▸ **EXCERPTED TEXT**:
◆ ◆ ◆

Erlangen 91052 (10)—Everyday Words: Einfach

Click here for the introduction to the Round and Square Series "Erlangen 91052"
Click here for the "Erlangen 91052" Resource Center—All Posts Available 
One year ago on Round and  Square (25 February 2013)—China's Lunar Calendar 2013 02-25
Two years ago on Round and Square (25 February 2012)—Divinatory Economics: Sacred Mountain Incense (3)
[a] Einfach's opposite (ein bischen kompliziert) RF
This word...this word... It's simply everywhere. It is hard to go more than a few minutes in Erlangen 91052 (or Germany, more generally) without seeing it in advertisements, hearing it in snatches of conversation, or watching it challenge Billiger! for the most widely used word in Kaufland supermarket. It's einfach-this and einfach-that. Einfach is(t) hier, dort, and even dort drüben. It is on the corner, around the corner, and just about everywhere you go on buses, in stores, and even on the Internet. Google loves this word.

It is simply everywhere.
[b] Not so simple RF

So what does it mean? 

Well, that's not as simple as it looks.

And now I can hear some of my friends who know German (or who have even had a semester of high school study) falling off their chairs. Einfach (I hear them cry)—"...what could be more direct, less complicated, and, frankly simple than einfach? It's, like, chapter two in Neue Horizonte." 

And then they blurt: "It MEANS "simple!"

And I calmly reply: "Whoa, there. Slow down cowpoke."

◆ ◆ ◆

▸ **DATA SHOWN**:
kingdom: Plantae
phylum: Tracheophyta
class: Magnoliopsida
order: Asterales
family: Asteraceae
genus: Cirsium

◆ ◆ ◆

▸ **WHAT YOU NEED TO DO**:
• a. From the excerpt about the word einfach, list each way it says a person encounters the word within a few minutes in Erlangen 91052.
• b. Shorten the paragraph of the excerpt about einfach that opens with "And now I can hear some of my friends," keeping its main points.
• c. In the excerpt about einfach, reproduce everything from "[a] Einfach's opposite" down to "is simply everywhere.".

▸ **THE RESPONSES**:
• a.
- Seeing it in advertisements
- Hearing it in snatches of conversation
- Watching it challenge Billiger! for the most widely used word in Kaufland supermarket

• b. Friends who know some German, even from a single semester of high school, would be shocked by the claim and protest that einfach is as direct and uncomplicated as a word gets, something covered around chapter two of Neue Horizonte.

• c.
[a] Einfach's opposite (ein bischen kompliziert) RF
This word...this word... It's simply everywhere. It is hard to go more than a few minutes in Erlangen 91052 (or Germany, more generally) without seeing it in advertisements, hearing it in snatches of conversation, or watching it challenge Billiger! for the most widely used word in Kaufland supermarket. It's einfach-this and einfach-that. Einfach is(t) hier, dort, and even dort drüben. It is on the corner, around the corner, and just about everywhere you go on buses, in stores, and even on the Internet. Google loves this word.

It is simply everywhere.